● **Action item**
Would you print all of the entries exactly, please, but without their pictures?

● **Exercise data**
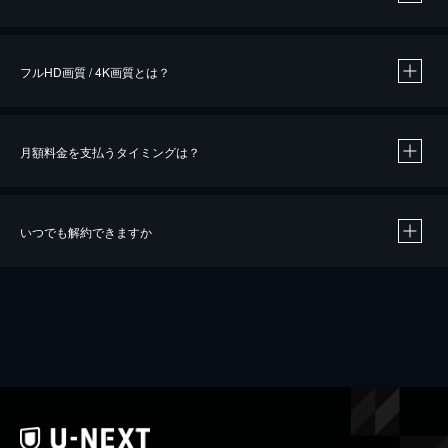
※
作品によって必要なポイントが異なります。
フルHD画質 / 4K画質とは？
月額料金を支払うタイミングは？
※
40％ポイント還元の対象は、クレジットカード決済による作品の購入 / レンタルです。
※
iOSアプリのUコイン決済による作品の購入 / レンタルは、20％のポイント還元です。
※
還元の対象外となる決済方法や商品があります。くわしくは
こちら
をご確認ください。
いつでも解約できますか
こちら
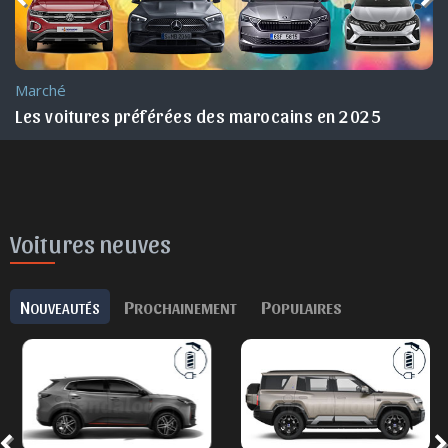
Marché
Maroc !
Les voitures préférées des marocains en 2025
Voitures neuves
N
P
P
OUVEAUTÉS
ROCHAINEMENT
OPULAIRES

● **Expected answer**
※
作品によって必要なポイントが異なります。
フルHD画質 / 4K画質とは？
月額料金を支払うタイミングは？
※
40％ポイント還元の対象は、クレジットカード決済による作品の購入 / レンタルです。
※
iOSアプリのUコイン決済による作品の購入 / レンタルは、20％のポイント還元です。
※
還元の対象外となる決済方法や商品があります。くわしくは
こちら
をご確認ください。
いつでも解約できますか
こちら
Marché
Maroc !
Les voitures préférées des marocains en 2025
Voitures neuves
N
P
P
OUVEAUTÉS
ROCHAINEMENT
OPULAIRES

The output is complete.